Transcribe the listing verbatim, please, with images dropped.

DATASET EXCERPT:
Content starts

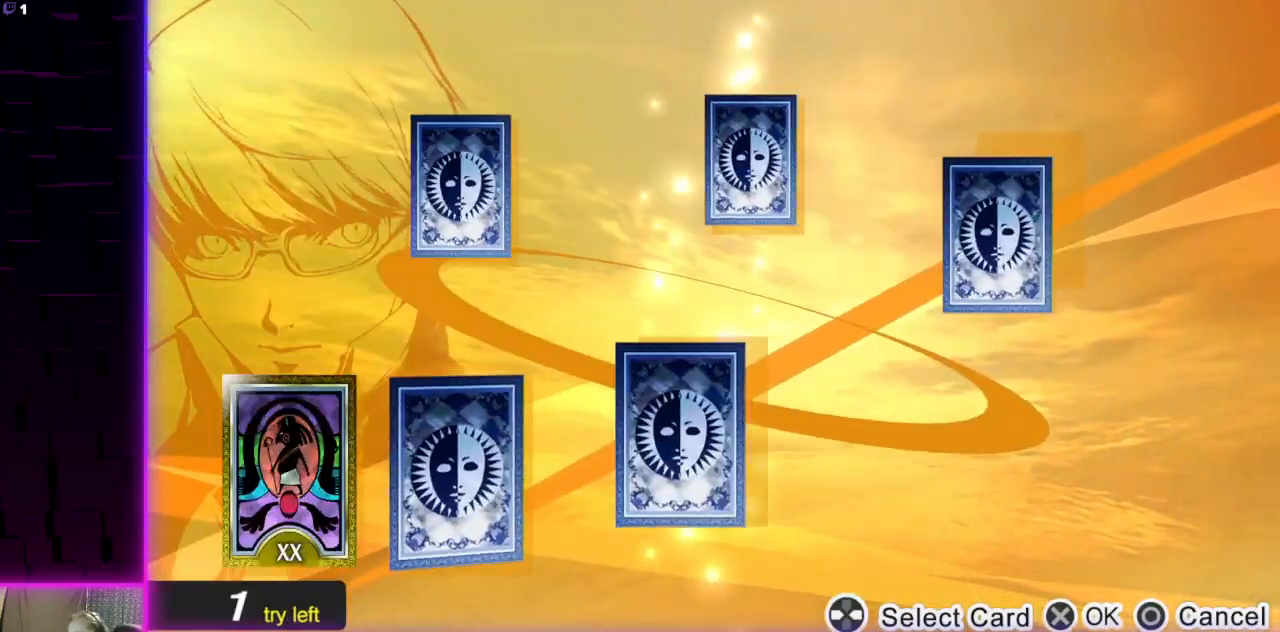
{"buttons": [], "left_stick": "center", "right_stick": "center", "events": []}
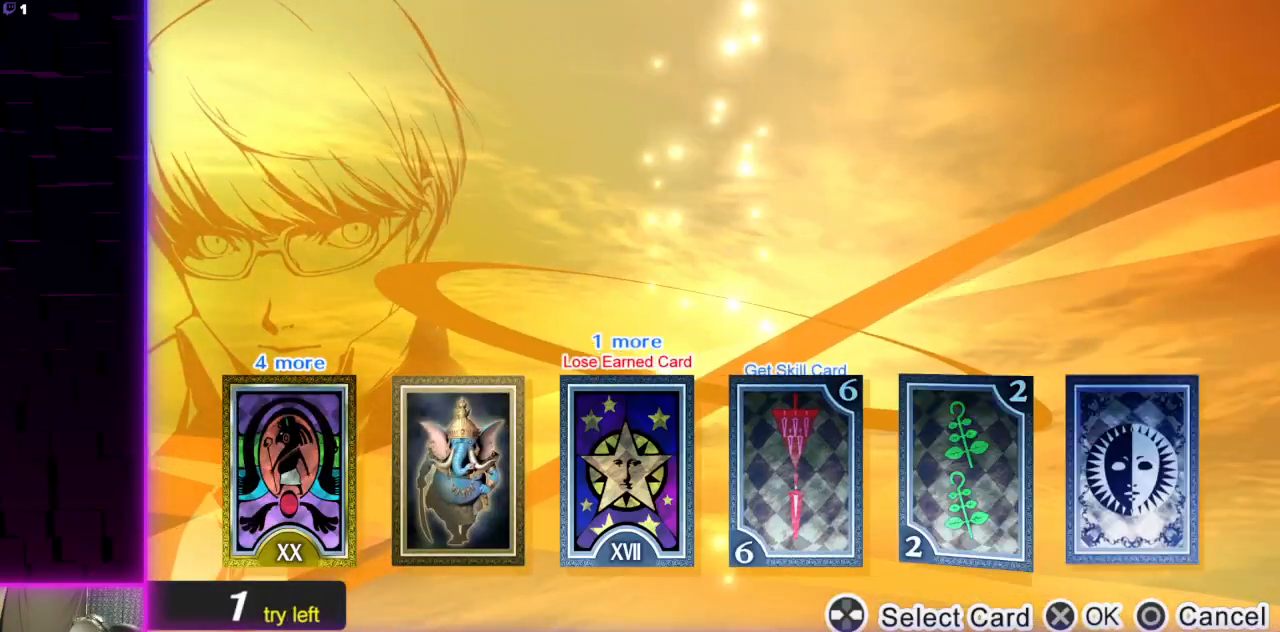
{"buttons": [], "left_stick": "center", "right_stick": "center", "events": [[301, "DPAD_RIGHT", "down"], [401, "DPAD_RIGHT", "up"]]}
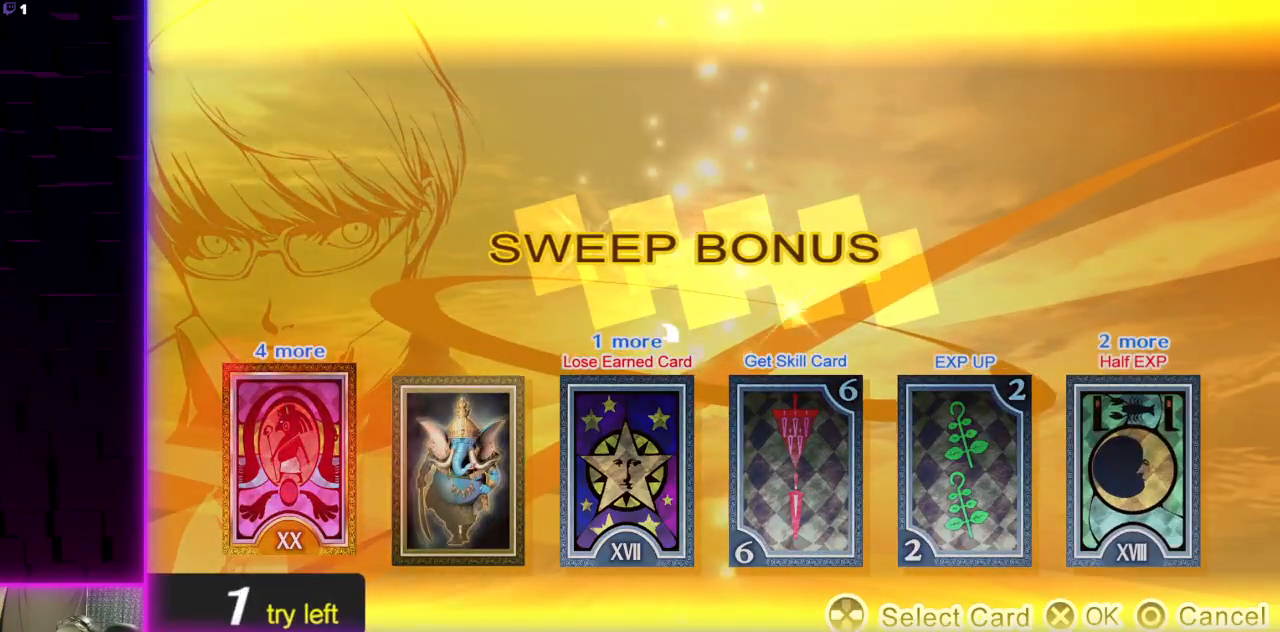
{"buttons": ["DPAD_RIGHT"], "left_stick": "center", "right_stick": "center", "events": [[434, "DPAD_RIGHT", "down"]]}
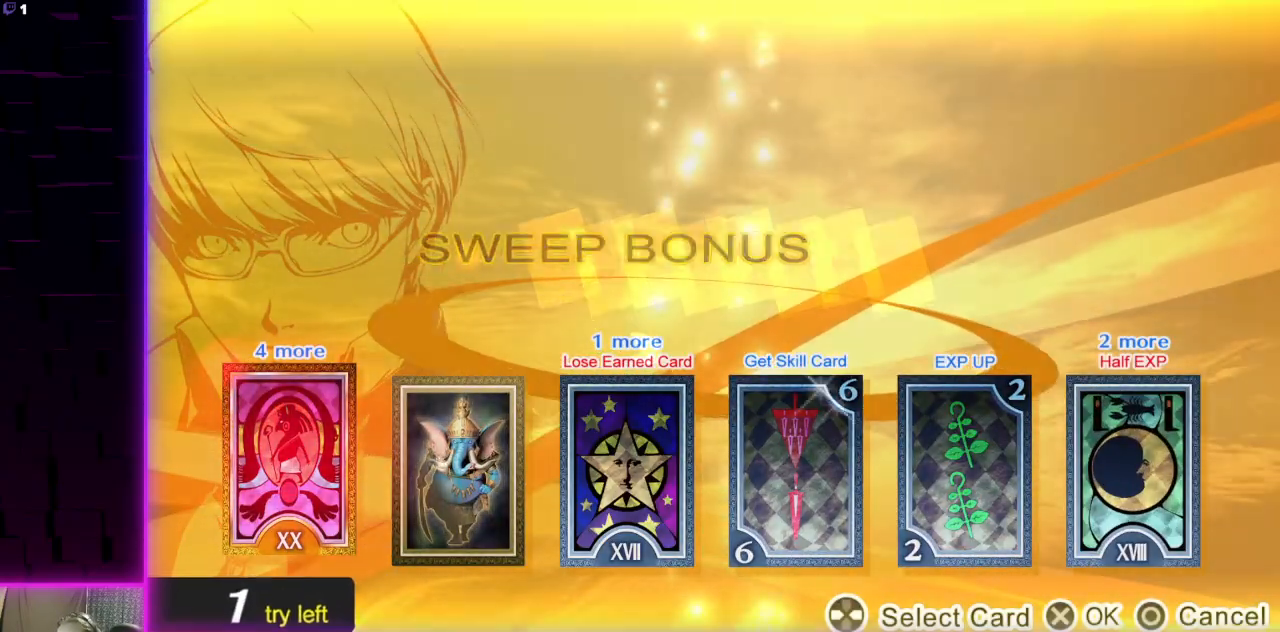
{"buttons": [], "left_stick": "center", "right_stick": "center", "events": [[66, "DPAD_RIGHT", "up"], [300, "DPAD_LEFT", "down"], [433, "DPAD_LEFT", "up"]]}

Content ends

EXERCISE SOLUTION:
{"buttons": [], "left_stick": "center", "right_stick": "center", "events": []}
{"buttons": [], "left_stick": "center", "right_stick": "center", "events": [[301, "DPAD_RIGHT", "down"], [401, "DPAD_RIGHT", "up"]]}
{"buttons": ["DPAD_RIGHT"], "left_stick": "center", "right_stick": "center", "events": [[434, "DPAD_RIGHT", "down"]]}
{"buttons": [], "left_stick": "center", "right_stick": "center", "events": [[66, "DPAD_RIGHT", "up"], [300, "DPAD_LEFT", "down"], [433, "DPAD_LEFT", "up"]]}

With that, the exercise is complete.